Living in your dystopia 9: you need empathy drugs to be allowed your freedom…

I was in the pub again, testing some fresh observations on Tommy and his friends. I’d just finished reading Quantum Confessions, a new science fiction novel by Stephen Oram, which had made me wonder what a truly liberal society would look like here, in your universe. Back home in mine we’re encouraged to hold our own individual views without judging anyone else’s, but we have to take drugs that heighten our empathy to make it work. I wanted to get a sense of how liberal your world could be without these empathy enhancements.

It was late in the evening and we’d all had our fair share of alcohol when I introduced the topic. ‘Guys. If you found fifty pounds on the street would you keep it or take it to the police?’

They all groaned. ‘Oh no, here we go again. More questions,’ said Brian.

Tommy scowled. ‘Leave him be. You should be pleased he’s asking us and not some stupid politician.’ A couple of them nodded. ‘It’s a good question,’ he said, smiling at me.

‘With a very simple answer. Keep it!’ said Brian.

‘That’s all very well,’ said Tommy. ‘But the law says you should hand it to the authorities. Like that couple who found a winning lottery ticket for thirty thousand pounds, spent half of it and then got done for theft. And they had to pay it all back.’

‘Can I have a show of hands?’ I asked. ‘Who’s for keeping it?’ All six of them nodded. ‘Even though it’s illegal?’ They all carried on nodding. ‘What would you do if you saw someone drop the fifty pounds? Would you still keep it?’ One of them said no, but the other five, including Tommy, nodded again.

‘Why is that different?’ I asked the guy who’d said no.

‘You know who it belongs to. But, if they were filthy rich I’d probably keep it.’ Tommy gave him the thumbs up.

‘What about stealing a wallet from a table in a pub?’ I asked.

‘If they’re stupid enough to leave it lying around,’ said Brian.

‘And from their coat pocket?’ I asked.

Brian snorted. ‘Bit dodgy but yeah, if I had to.’

Tommy joined in the questioning. ‘What about robbing from a house?’

‘Very funny,’ said Brian. ‘You know I have.’ He turned to the others and shrugged his shoulders. ‘Only when a window’s been left open though.’ One of the guys got up and walked away.

‘And mugging?’ I asked Brian.

‘If they’re rich and cocky and you only threaten them, then that’s kinda okay. They’re probably some city slicker who’s been robbing you blind in some legalised way anyway. You know – insurance, banker or something.’

‘And would you hurt them if they refused?’ asked Tommy.

‘In self-defence I would, yeah.’

‘So… you come across a rich, cocky old woman in the street who you know has been ripping people off for years as a financial adviser. Would you mug her? With violence?’

Brian didn’t answer.

Tommy pressed him. ‘Well, what would you do?’

‘I’d try not to hurt her, but if she gave me no option then I’d have to, wouldn’t I.’

‘And if you came across her while you were robbing her house and she tried to stop you?’

‘I’d walk away. You don’t hurt an old lady in her own home, do you. You’d have to be sick to do that.’

I interrupted. ‘Brian, why does it make a difference if it’s in her own house?’

Tommy answered instead. ‘We all draw a line somewhere, don’t we.’

‘But who decides on where that line is?’ I asked.

‘You have to decide for yourself. You’re the one that’s got to live with it.’

‘So, you decide what’s right and what’s wrong?’
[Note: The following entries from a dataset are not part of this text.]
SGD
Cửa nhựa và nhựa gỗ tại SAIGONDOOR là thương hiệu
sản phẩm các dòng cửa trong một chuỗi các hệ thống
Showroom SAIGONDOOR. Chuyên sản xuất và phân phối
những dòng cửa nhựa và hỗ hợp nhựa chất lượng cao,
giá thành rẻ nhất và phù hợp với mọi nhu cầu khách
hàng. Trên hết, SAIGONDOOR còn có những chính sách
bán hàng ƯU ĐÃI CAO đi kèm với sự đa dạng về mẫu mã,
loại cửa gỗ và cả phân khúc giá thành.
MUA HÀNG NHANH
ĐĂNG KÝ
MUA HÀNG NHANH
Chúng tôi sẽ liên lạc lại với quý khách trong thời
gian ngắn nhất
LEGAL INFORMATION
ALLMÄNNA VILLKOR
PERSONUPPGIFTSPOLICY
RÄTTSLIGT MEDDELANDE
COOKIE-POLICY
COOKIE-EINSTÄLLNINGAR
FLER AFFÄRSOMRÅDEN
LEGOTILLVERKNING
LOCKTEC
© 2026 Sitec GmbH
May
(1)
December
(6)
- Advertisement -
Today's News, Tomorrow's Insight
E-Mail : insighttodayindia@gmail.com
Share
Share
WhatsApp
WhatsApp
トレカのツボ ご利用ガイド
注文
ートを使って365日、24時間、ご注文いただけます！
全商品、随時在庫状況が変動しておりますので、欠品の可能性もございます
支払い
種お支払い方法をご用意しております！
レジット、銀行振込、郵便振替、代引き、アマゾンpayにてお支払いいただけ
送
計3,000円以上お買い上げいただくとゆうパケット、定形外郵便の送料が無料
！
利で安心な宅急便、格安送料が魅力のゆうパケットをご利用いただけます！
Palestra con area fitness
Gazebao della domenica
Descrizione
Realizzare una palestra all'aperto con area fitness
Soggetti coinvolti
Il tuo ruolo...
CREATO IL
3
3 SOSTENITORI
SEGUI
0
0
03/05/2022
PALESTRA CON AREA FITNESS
‘Yeah, I guess so,’ said Tommy.

‘If someone hurts an old lady in her own home that’s fine by you, so long as they think it’s okay?’

‘No! Of course not.’

‘So who decides?’

Brian put his pint down, gripped my jacket collar and pulled me towards him. He whispered. ‘If some piece of scum goes too far, we deal with them. Get the picture?’

I lifted his hand off my jacket. ‘I get it. There’s one set of agreed rules, the law, but you have another set of rules that sometimes you impose.’

‘Leave it there,’ said Tommy. ‘Who wants another drink?’

It was a fascinating conversation and I’m a little closer to understanding what a liberal world without effective empathy enhancements would look like. And I don’t think it’s very pleasant.